Using the records below, locate all lines containing "оборудование" and return them.

───── MATERIAL TO PROCESS

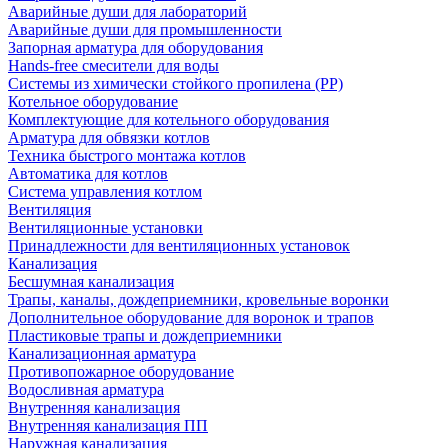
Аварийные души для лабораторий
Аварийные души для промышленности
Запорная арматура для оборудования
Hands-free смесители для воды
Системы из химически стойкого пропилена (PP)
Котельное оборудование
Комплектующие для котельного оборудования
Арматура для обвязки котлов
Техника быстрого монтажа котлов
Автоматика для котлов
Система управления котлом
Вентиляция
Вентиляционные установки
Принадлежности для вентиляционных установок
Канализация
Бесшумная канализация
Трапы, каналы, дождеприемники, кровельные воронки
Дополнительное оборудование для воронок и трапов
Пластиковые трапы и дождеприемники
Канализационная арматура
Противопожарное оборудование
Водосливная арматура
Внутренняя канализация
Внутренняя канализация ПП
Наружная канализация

──────────
───── MATERIAL TO PROCESS

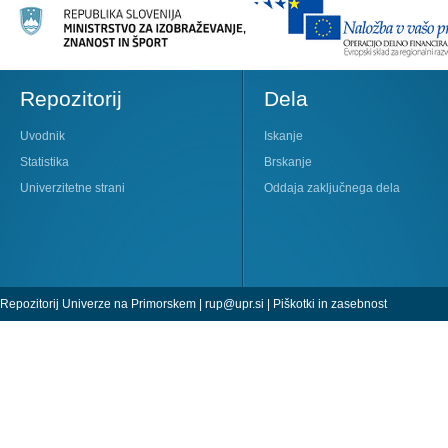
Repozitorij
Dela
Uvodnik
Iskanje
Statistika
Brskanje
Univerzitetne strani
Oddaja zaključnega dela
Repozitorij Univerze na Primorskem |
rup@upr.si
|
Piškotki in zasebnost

──────────

> RESULT
Котельное оборудование
Дополнительное оборудование для воронок и трапов
Противопожарное оборудование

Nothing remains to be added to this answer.